Task instructions
Count how many lines in the material below contain the string "Android". Reply with the number only.
======
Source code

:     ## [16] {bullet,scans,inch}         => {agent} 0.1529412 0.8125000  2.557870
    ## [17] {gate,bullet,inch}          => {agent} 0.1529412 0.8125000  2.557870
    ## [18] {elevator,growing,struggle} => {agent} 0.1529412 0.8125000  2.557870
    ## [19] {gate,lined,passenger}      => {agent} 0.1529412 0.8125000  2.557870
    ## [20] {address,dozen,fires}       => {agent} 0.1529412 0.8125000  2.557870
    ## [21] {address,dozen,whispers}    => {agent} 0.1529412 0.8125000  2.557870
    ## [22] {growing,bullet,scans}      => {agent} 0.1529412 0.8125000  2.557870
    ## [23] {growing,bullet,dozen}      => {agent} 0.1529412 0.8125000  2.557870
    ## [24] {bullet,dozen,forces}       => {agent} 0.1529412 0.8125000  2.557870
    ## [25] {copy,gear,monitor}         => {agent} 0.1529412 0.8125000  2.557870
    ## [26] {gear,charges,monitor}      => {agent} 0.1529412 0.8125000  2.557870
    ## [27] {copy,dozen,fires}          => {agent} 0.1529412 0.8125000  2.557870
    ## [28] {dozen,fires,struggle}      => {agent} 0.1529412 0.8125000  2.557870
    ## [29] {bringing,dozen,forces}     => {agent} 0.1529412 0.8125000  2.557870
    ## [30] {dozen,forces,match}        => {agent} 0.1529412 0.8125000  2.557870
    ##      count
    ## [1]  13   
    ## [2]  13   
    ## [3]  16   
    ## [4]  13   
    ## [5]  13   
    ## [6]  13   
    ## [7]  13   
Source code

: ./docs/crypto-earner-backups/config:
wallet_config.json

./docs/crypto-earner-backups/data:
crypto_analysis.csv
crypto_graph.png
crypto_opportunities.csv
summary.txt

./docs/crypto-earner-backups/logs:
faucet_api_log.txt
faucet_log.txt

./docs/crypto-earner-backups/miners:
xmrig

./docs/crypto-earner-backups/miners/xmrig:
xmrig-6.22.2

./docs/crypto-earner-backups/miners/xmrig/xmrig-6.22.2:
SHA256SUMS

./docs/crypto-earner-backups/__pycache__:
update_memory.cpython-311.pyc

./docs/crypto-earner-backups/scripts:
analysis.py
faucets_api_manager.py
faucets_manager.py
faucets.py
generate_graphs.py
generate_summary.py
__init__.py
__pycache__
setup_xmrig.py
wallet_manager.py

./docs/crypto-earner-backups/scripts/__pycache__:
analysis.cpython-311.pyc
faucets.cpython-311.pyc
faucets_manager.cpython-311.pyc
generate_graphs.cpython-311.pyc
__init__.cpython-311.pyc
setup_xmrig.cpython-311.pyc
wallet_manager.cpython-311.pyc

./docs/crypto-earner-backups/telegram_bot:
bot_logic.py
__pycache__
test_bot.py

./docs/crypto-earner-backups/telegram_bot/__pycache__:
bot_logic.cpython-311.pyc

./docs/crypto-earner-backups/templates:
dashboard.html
======
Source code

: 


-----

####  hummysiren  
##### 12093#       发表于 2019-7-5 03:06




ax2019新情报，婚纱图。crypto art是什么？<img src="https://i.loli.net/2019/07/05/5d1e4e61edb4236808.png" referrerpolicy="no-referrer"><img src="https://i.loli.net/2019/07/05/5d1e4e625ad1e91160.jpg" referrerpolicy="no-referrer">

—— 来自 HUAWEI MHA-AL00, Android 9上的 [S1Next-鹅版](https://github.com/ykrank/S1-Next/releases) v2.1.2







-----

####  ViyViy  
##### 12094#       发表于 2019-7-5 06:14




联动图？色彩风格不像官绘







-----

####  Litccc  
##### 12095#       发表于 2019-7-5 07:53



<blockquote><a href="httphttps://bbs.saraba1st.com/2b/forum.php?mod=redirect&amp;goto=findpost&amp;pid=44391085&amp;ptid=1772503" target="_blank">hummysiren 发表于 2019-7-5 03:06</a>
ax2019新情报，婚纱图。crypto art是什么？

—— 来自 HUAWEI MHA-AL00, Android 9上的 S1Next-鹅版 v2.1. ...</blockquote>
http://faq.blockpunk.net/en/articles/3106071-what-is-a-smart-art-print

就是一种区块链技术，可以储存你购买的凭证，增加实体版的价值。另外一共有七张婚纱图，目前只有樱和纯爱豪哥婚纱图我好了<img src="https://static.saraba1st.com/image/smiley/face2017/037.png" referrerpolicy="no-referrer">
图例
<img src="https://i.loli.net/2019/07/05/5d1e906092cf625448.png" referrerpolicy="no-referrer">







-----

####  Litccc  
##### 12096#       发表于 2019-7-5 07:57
======
Answer for the task
2